◆ **Brief**: The required output is the line with "Each image here" and each line that follows it to the end of the entries below, copied exactly and with nothing added.
** Dataset entries follows **
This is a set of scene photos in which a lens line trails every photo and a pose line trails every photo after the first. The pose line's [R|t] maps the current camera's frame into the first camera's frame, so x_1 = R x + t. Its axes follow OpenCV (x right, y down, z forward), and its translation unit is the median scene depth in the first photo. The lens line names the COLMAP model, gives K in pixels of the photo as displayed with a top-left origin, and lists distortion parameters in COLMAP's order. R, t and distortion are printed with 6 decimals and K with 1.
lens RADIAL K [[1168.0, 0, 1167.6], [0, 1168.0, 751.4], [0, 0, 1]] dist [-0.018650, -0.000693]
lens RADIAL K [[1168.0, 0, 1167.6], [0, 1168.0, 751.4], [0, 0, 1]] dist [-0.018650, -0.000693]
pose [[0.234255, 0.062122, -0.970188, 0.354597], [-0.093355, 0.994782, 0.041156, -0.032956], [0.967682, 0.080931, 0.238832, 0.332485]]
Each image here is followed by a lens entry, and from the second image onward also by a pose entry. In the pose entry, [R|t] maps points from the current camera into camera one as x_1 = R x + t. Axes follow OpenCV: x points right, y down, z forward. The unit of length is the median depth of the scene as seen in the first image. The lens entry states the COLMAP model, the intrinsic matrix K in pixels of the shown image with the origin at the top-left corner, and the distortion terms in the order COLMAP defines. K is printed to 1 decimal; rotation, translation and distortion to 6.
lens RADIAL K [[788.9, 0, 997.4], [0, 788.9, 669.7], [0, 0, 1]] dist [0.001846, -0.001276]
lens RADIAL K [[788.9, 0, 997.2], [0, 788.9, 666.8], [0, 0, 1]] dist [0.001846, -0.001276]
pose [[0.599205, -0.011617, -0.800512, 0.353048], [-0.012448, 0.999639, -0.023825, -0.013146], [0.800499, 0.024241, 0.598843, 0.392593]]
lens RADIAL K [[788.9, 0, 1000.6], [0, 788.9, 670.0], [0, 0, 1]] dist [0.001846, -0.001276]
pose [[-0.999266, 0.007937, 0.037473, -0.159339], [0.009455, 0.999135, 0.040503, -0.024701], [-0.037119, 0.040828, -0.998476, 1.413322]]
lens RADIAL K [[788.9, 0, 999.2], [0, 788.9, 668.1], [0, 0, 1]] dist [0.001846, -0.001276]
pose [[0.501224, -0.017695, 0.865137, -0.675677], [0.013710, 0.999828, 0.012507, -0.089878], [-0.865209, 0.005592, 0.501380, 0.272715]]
** End of Dataset entries **
◆ **Exercise solution**:
Each image here is followed by a lens entry, and from the second image onward also by a pose entry. In the pose entry, [R|t] maps points from the current camera into camera one as x_1 = R x + t. Axes follow OpenCV: x points right, y down, z forward. The unit of length is the median depth of the scene as seen in the first image. The lens entry states the COLMAP model, the intrinsic matrix K in pixels of the shown image with the origin at the top-left corner, and the distortion terms in the order COLMAP defines. K is printed to 1 decimal; rotation, translation and distortion to 6.
lens RADIAL K [[788.9, 0, 997.4], [0, 788.9, 669.7], [0, 0, 1]] dist [0.001846, -0.001276]
lens RADIAL K [[788.9, 0, 997.2], [0, 788.9, 666.8], [0, 0, 1]] dist [0.001846, -0.001276]
pose [[0.599205, -0.011617, -0.800512, 0.353048], [-0.012448, 0.999639, -0.023825, -0.013146], [0.800499, 0.024241, 0.598843, 0.392593]]
lens RADIAL K [[788.9, 0, 1000.6], [0, 788.9, 670.0], [0, 0, 1]] dist [0.001846, -0.001276]
pose [[-0.999266, 0.007937, 0.037473, -0.159339], [0.009455, 0.999135, 0.040503, -0.024701], [-0.037119, 0.040828, -0.998476, 1.413322]]
lens RADIAL K [[788.9, 0, 999.2], [0, 788.9, 668.1], [0, 0, 1]] dist [0.001846, -0.001276]
pose [[0.501224, -0.017695, 0.865137, -0.675677], [0.013710, 0.999828, 0.012507, -0.089878], [-0.865209, 0.005592, 0.501380, 0.272715]]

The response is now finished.